### DATA FOR THIS EXERCISE
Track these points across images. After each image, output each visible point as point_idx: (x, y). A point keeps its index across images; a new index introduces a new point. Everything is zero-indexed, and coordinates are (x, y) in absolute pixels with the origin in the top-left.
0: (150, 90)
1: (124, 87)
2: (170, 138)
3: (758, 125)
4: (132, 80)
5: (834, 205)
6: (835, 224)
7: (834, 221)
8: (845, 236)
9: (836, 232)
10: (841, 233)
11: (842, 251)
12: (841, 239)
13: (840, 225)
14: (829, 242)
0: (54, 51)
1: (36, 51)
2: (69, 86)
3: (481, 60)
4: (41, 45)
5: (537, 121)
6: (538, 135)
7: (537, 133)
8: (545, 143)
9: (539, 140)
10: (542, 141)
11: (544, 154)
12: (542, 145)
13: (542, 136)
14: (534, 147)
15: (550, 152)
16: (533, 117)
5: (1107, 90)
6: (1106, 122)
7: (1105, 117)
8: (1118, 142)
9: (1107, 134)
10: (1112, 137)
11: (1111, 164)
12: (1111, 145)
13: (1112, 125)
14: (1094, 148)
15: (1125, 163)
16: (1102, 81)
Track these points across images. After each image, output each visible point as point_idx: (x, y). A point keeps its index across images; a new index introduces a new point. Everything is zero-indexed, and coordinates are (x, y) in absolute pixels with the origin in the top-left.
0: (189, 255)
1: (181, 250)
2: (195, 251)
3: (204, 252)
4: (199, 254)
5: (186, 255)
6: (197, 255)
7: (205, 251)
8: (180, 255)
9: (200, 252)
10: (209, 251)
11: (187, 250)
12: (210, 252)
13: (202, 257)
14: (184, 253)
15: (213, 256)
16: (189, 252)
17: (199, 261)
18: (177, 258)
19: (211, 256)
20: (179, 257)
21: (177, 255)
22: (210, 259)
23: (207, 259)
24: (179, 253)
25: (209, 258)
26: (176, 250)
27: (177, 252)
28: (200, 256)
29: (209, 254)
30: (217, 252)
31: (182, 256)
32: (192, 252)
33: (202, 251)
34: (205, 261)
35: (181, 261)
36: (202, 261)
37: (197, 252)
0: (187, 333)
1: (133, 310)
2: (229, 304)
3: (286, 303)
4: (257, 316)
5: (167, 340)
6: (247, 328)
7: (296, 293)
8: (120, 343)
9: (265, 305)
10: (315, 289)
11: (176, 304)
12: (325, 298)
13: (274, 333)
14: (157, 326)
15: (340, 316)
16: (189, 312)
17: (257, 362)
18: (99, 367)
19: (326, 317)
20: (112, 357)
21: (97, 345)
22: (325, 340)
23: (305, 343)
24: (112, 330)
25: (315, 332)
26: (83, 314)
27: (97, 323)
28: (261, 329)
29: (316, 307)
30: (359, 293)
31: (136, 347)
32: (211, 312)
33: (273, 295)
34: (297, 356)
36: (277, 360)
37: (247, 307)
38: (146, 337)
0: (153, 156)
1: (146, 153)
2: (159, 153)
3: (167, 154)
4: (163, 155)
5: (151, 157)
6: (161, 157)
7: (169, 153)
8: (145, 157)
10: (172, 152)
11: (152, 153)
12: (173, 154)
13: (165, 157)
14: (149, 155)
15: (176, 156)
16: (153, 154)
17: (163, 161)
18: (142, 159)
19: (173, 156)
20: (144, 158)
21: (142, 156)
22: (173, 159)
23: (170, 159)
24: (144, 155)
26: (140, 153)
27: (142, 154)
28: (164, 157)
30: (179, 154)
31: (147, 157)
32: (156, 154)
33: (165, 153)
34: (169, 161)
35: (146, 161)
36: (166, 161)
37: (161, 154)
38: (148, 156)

### DIRECTIONS
Write out the lines above as a JSON list of strings, one string per line, with blank lines left out. Start at the very first line and end at the line containing "16: (1102, 81)", including both.

### EXERCISE SOLUTION
[
  "Track these points across images. After each image, output each visible point as point_idx: (x, y). A point keeps its index across images; a new index introduces a new point. Everything is zero-indexed, and coordinates are (x, y) in absolute pixels with the origin in the top-left.",
  "0: (150, 90)",
  "1: (124, 87)",
  "2: (170, 138)",
  "3: (758, 125)",
  "4: (132, 80)",
  "5: (834, 205)",
  "6: (835, 224)",
  "7: (834, 221)",
  "8: (845, 236)",
  "9: (836, 232)",
  "10: (841, 233)",
  "11: (842, 251)",
  "12: (841, 239)",
  "13: (840, 225)",
  "14: (829, 242)",
  "0: (54, 51)",
  "1: (36, 51)",
  "2: (69, 86)",
  "3: (481, 60)",
  "4: (41, 45)",
  "5: (537, 121)",
  "6: (538, 135)",
  "7: (537, 133)",
  "8: (545, 143)",
  "9: (539, 140)",
  "10: (542, 141)",
  "11: (544, 154)",
  "12: (542, 145)",
  "13: (542, 136)",
  "14: (534, 147)",
  "15: (550, 152)",
  "16: (533, 117)",
  "5: (1107, 90)",
  "6: (1106, 122)",
  "7: (1105, 117)",
  "8: (1118, 142)",
  "9: (1107, 134)",
  "10: (1112, 137)",
  "11: (1111, 164)",
  "12: (1111, 145)",
  "13: (1112, 125)",
  "14: (1094, 148)",
  "15: (1125, 163)",
  "16: (1102, 81)"
]